You won’t find one of their specialties on the menu, but be sure to try the combination of two most popular menu items: Hot Beef All the Way, a hot beef sandwich with pimiento cheese on a wrap.
Colvert said they welcome special requests and have made a peanut butter and jelly BLT, grilled cream cheese and olive sandwich and all sorts of combinations. “You name it, we’ve made it,” Colvert said. “Whatever they want, we can put it together.”
Rosato bought Gilchrist from Wyndall and Margaret Payne about 15 years ago.

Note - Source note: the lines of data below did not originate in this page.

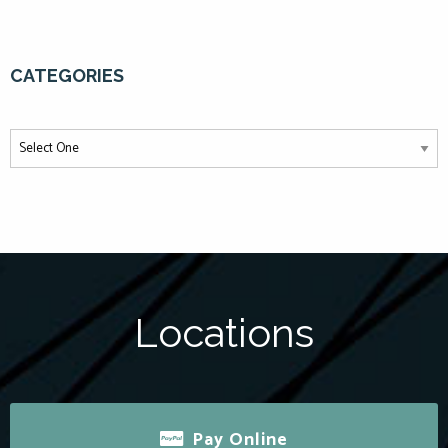
CATEGORIES
Locations
Pay Online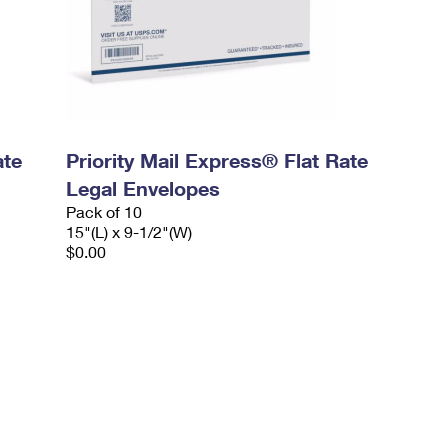
ate
Priority Mail Express® Flat Rate
Legal Envelopes
Pack of 10
15"(L) x 9-1/2"(W)
$0.00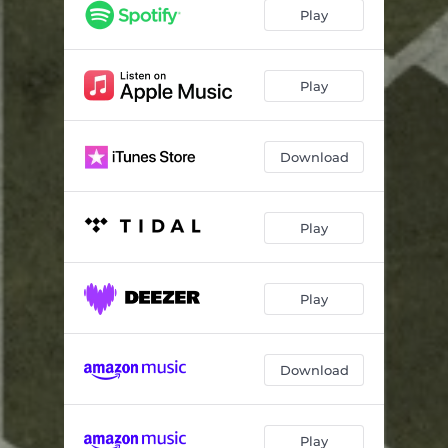
Lost In Glass And Stone
05:45
Play
Play
Download
Play
Play
Download
Play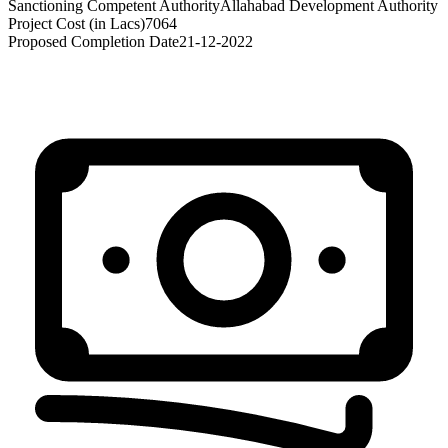
Sanctioning Competent Authority
Allahabad Development Authority
Project Cost (in Lacs)
7064
Proposed Completion Date
21-12-2022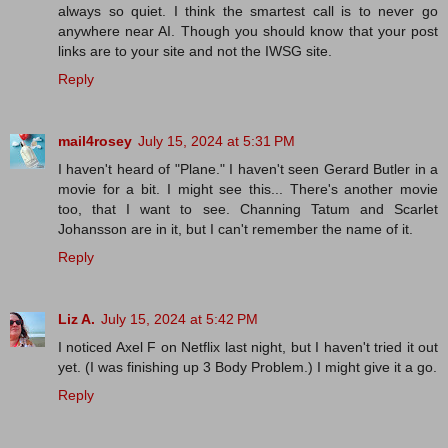
always so quiet. I think the smartest call is to never go
anywhere near AI. Though you should know that your post
links are to your site and not the IWSG site.
Reply
mail4rosey
July 15, 2024 at 5:31 PM
I haven't heard of "Plane." I haven't seen Gerard Butler in a
movie for a bit. I might see this... There's another movie
too, that I want to see. Channing Tatum and Scarlet
Johansson are in it, but I can't remember the name of it.
Reply
Liz A.
July 15, 2024 at 5:42 PM
I noticed Axel F on Netflix last night, but I haven't tried it out
yet. (I was finishing up 3 Body Problem.) I might give it a go.
Reply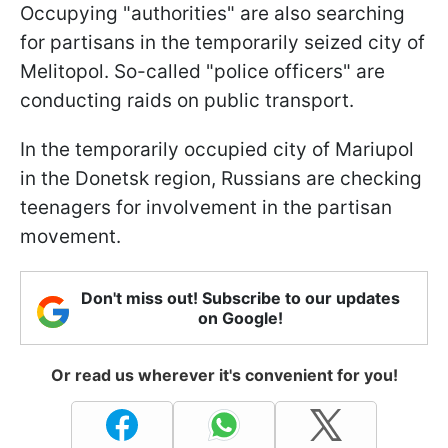
Occupying "authorities" are also searching
for partisans in the temporarily seized city of
Melitopol. So-called "police officers" are
conducting raids on public transport.
In the temporarily occupied city of Mariupol
in the Donetsk region, Russians are checking
teenagers for involvement in the partisan
movement.
Don't miss out! Subscribe to our updates
on Google!
Or read us wherever it's convenient for you!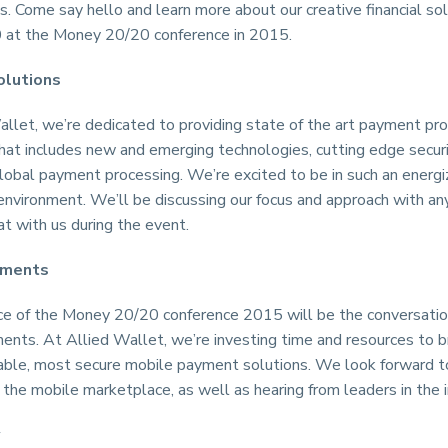
s. Come say hello and learn more about our creative financial sol
at the Money 20/20 conference in 2015.
olutions
llet, we’re dedicated to providing state of the art payment pr
hat includes new and emerging technologies, cutting edge securi
lobal payment processing. We’re excited to be in such an energi
 environment. We’ll be discussing our focus and approach with 
t with us during the event.
yments
ce of the Money 20/20 conference 2015 will be the conversatio
nts. At Allied Wallet, we’re investing time and resources to b
able, most secure mobile payment solutions. We look forward to
the mobile marketplace, as well as hearing from leaders in the i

Upon taking over the business, he brought in new equipment, new paint and new tabletops, like customers wanted, but everything else stayed the same. “We wanted to spruce it up, but we didn’t want it to look brand new,” he said.
Howard has worked under all four owners of Gilchrist. She remembers the days when Dr. and Mrs. M.E. Gilchrist ran the business, when there was a pharmacy in the back and racks of magazines and the front and glass cases with cosmetics and lotions on the left side of the storefront.
She also knows taste of their classic menu items and the sort of family that comes by to eat lunch each day, just as so many Mountain Brook residents who regularly drop by for their favorite sandwich and a limeade do.